Aim — Can you copy every one of the items below word for word, leaving the pictures out of your answer?

Task input —
- - - - - - -

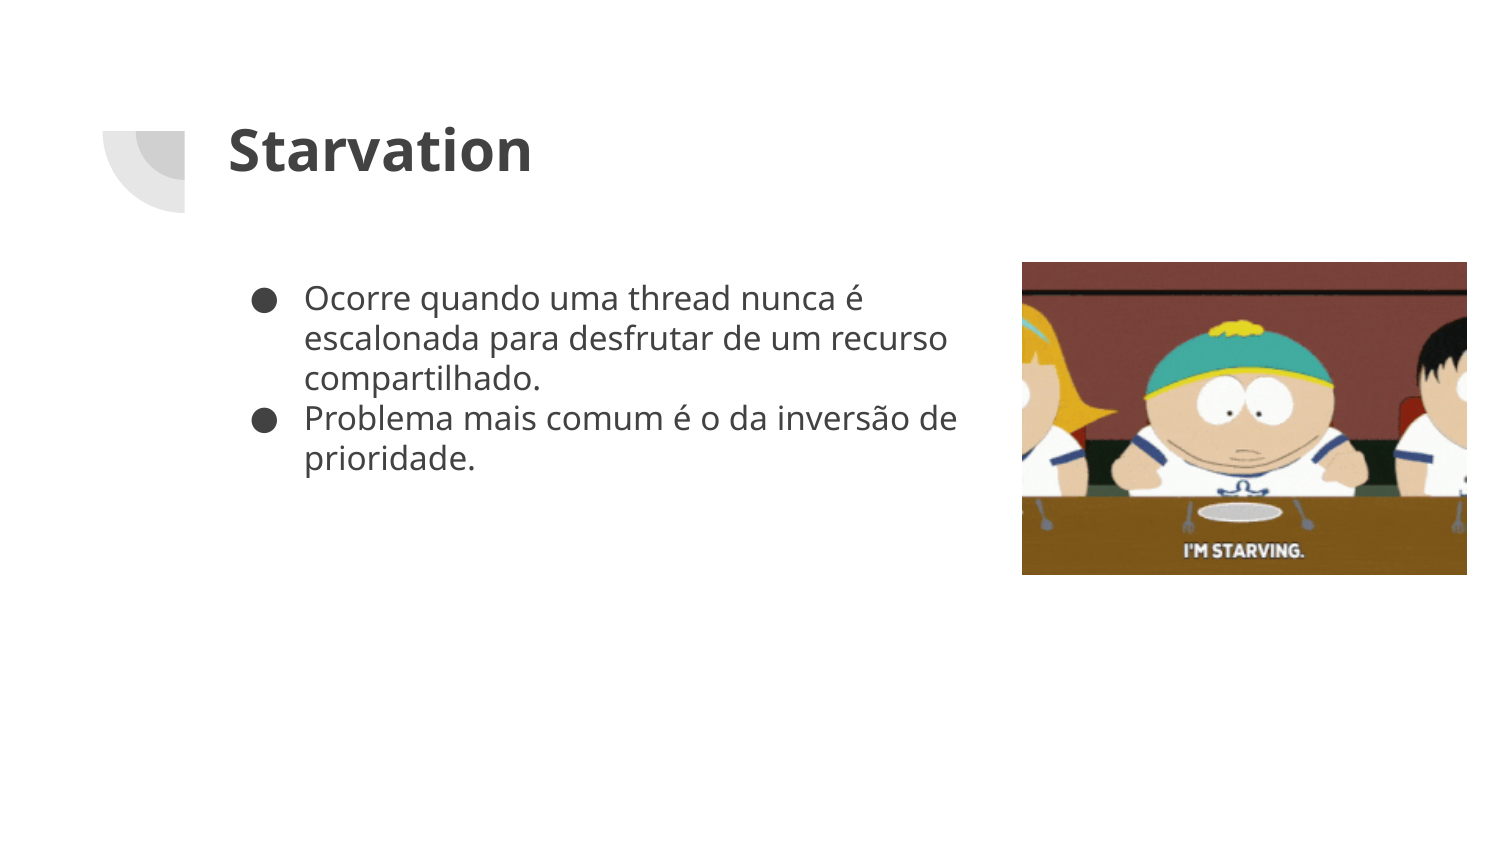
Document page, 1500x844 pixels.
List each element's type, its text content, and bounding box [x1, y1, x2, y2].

list Ocorre quando uma thread nunca é escalonada para desfrutar de um recurso compartilhado. Problema mais comum é o da inversão de prioridade. [213, 262, 1005, 680]
title Starvation [213, 98, 1368, 263]
picture [1022, 262, 1467, 575]
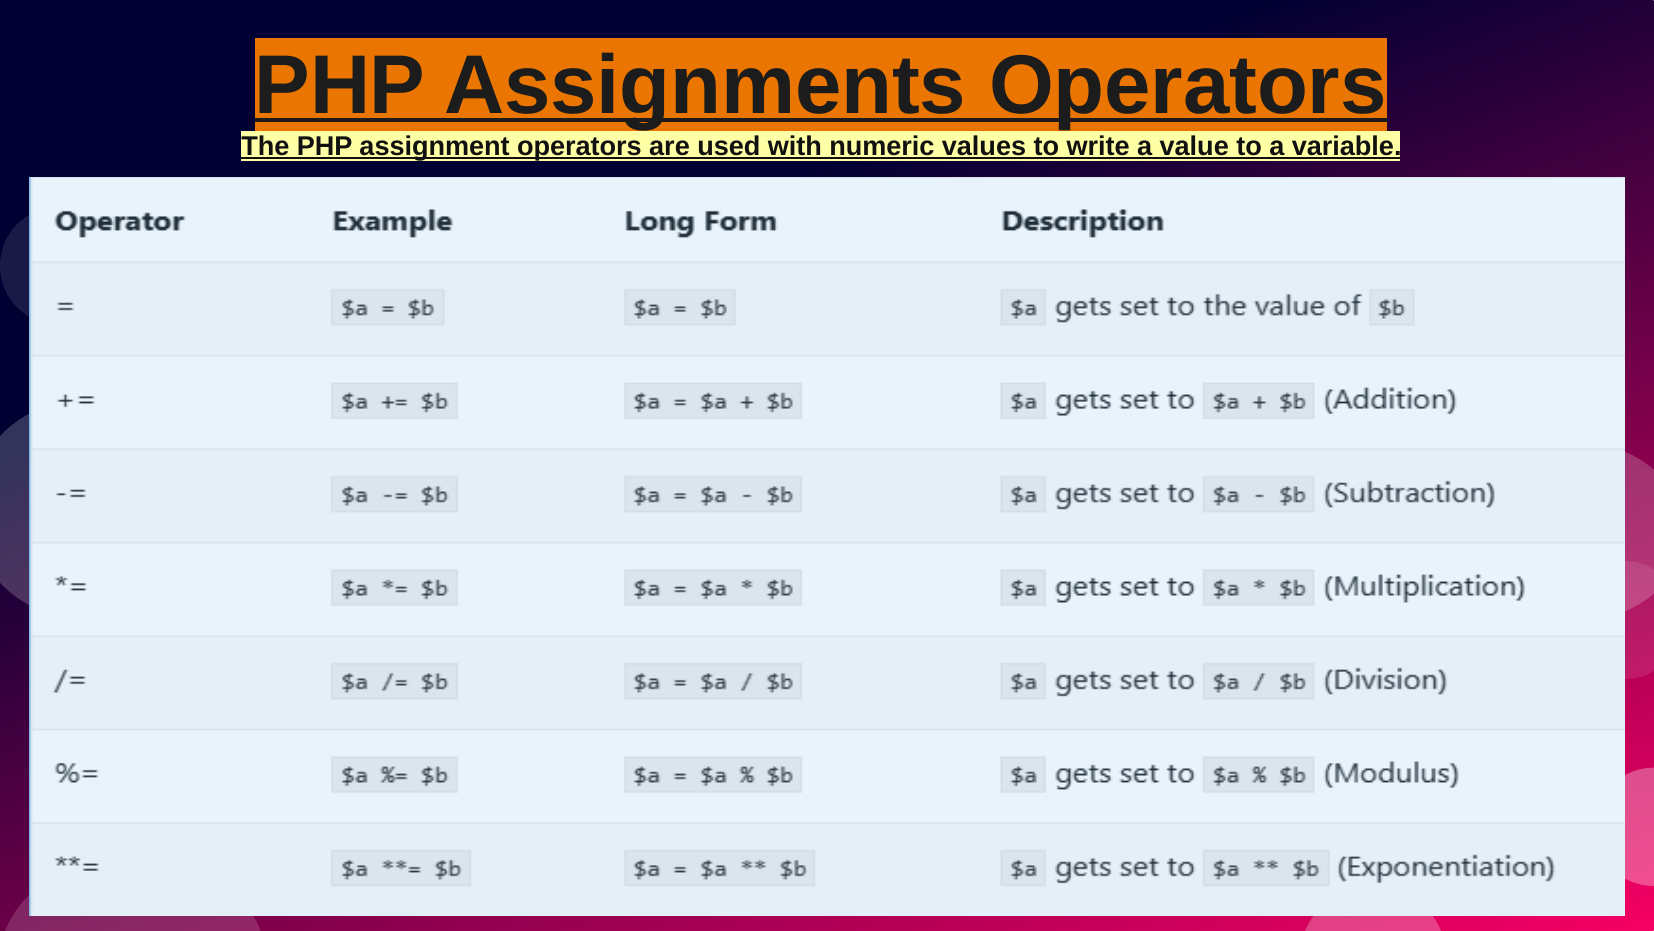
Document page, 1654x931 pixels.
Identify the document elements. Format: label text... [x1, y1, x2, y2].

picture [29, 177, 1625, 916]
title PHP Assignments Operators The PHP assignment operators are used with numeric values to write a value to a variable. [76, 21, 1565, 177]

- - - - - - -

Result of this exercise —
Document page, 1500x844 pixels.
List each element's type, its text content, and bounding box [x1, y1, x2, y2].

list Ocorre quando uma thread nunca é escalonada para desfrutar de um recurso compartilhado. Problema mais comum é o da inversão de prioridade. [213, 262, 1005, 680]
title Starvation [213, 98, 1368, 263]
picture [1022, 262, 1467, 575]
Document page, 1654x931 pixels.
Identify the document elements. Format: label text... [x1, y1, x2, y2].

picture [29, 177, 1625, 916]
title PHP Assignments Operators The PHP assignment operators are used with numeric values to write a value to a variable. [76, 21, 1565, 177]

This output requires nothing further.